7
Переговорив по городскому телефону с Романовой, хмурый Слава вошел в роскошный кабинет Мирзоева в его офисе на первом этаже, где Турецкий допрашивал свидетеля Лапина, одного из дежуривших в воскресенье в доме охранника.
Наклонившись к самому уху следователя, Грязнов шепнул:
— Еще труп. Там же, в «России». Шурочка велит срочно выезжать. Что будем делать? Когда ж мне девку-то твою охмурять? Ведь время уйдет дорогое. Давай принимай решение.
— А у вас там что, больше нет никого? — возмутился Саша. — Или мать-начальница решила, что мы тут в бирюльки играем?
Да тут, понимаешь... — Грязнов указал глазами на охранника, безучастно сидевшего напротив огромного дубового письменного стола, за которым вольготно расположился Турецкий.
— Прошу прощения, Сергей Анатольевич, — обратился к нему Саша, — оставьте нас на секундочку одних. Сейчас мы решим один наш внутренний вопрос и закончим с вами. Буквально три минуты, не уходите далеко... Ну так в чем же дело? — спросил, когда дверь за охранником закрылась.

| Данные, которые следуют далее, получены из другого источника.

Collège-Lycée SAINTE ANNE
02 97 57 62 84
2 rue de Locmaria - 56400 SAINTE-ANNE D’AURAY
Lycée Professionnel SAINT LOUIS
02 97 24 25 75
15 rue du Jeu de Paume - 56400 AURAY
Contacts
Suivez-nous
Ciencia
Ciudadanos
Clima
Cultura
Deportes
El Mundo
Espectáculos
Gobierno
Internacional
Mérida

— Как я понял, Романова знает нечто такое, о чем уже успела переговорить с твоим Меркуловым, а он, в свою очередь, дал указание соединить эти два дела об убийствах.
— М-да-а, — почесал в затылке Турецкий.
— Но это еще не все «м-да», — остановил его Грязнов. — Есть и другие новости. Нынче утром в той же «России» в платяном шкафу обнаружен еще один труп, похоже двухсуточной давности. То есть тоже воскресный. Хороший был денечек, урожайный...

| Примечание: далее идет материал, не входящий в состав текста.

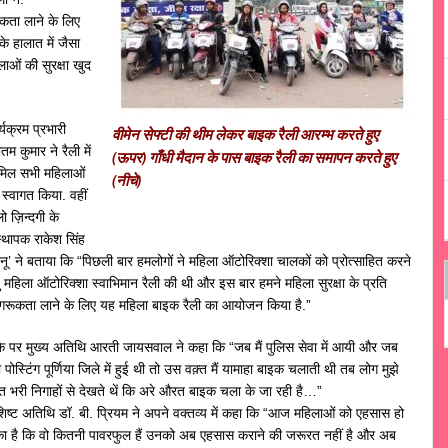
ूकता लाने के लिए
के हालात में जैसा
लाओं की सुरक्षा खुद
्यक्रम प्रभारी
वीमेन सेफ्टी की थीम लेकर बाइक रैली आरम्भ करते हुए
ीतम कुमार ने रैली में
(ऊपर)
गाँधी मैदान के पास बाइक रैली का समापन करते हुए
मिल सभी महिलाओं
(नीचे)
 स्वागत किया. वहीं
ो ज़िन्दगी के
स्थापक राकेश सिंह
ोनू’ ने बताया कि “पिछली बार हमलोगों ने महिला ऑटोरिक्शा चालकों को प्रोत्साहित करने
तु महिला ऑटोरिक्शा स्वाभिमान रैली की थी और इस बार हमने महिला सुरक्षा के प्रति
गरूकता लाने के लिए यह महिला बाइक रैली का आयोजन किया है.”
के पर मुख्य अतिथि आरती जायसवाल ने कहा कि “जब मैं पुलिस सेवा में आयी और जब
ी पोस्टिंग पूर्णिया जिले में हुई थी तो उस वक़्त मैं यामाहा बाइक चलाती थी तब लोग मुझे
रत भरी निगाहों से देखते थें कि अरे औरत बाइक चला के जा रही है…”
शिष्ट अतिथि डॉ. बी. प्रियम ने अपने वक्तव्य में कहा कि “आज महिलाओं को एहसास हो
का है कि वो कितनी पावरफुल हैं उनको अब एहसास कराने की जरूरत नहीं है और अब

— А какое отношение к нам?..
— Прямое. Просто удача сопутствовала. В кармане этого гражданина с финарем в спине, причем закрепленным в высшей степени профессионально, найдено фото. Угадай, чье.
— Карины Самвеловны? Или Нины Галактионовны?
— Хуже, Молчанова. Наш опер ухитрился каким-то образом все гостиничные службы обойти — вот парень! Обязательно надо его в нашу бригаду забрать!
— Напомни.
— Ну да, так тебе Шурочка и позволит! Нашел дураков. Это уж я — ни на что другое не годный... — печально вздохнул Слава.
— Не прибедняйся. Так кто же опознал?
Двое: горничная с седьмого этажа и администратор гостиницы, некая Моргунова Валентина Петровна. Последняя знала Молчанова уже сто лет. Постоянный и щедрый клиент. Который дал показания по поводу убийства своего помощника и тут же смылся. С концами пока. Вот откуда и факт исчезновения. Решай, куда мне двигать.
— А двигать тебе, дорогой товарищ, в Нинины объятия. Да поживей, пока на нее никто давление оказать не успел. Хотя не исключено. Обещаю, как только здесь сегодня закончим, вместе смотаемся. Очень мне хочется взглянуть на портрет этого Молчанова.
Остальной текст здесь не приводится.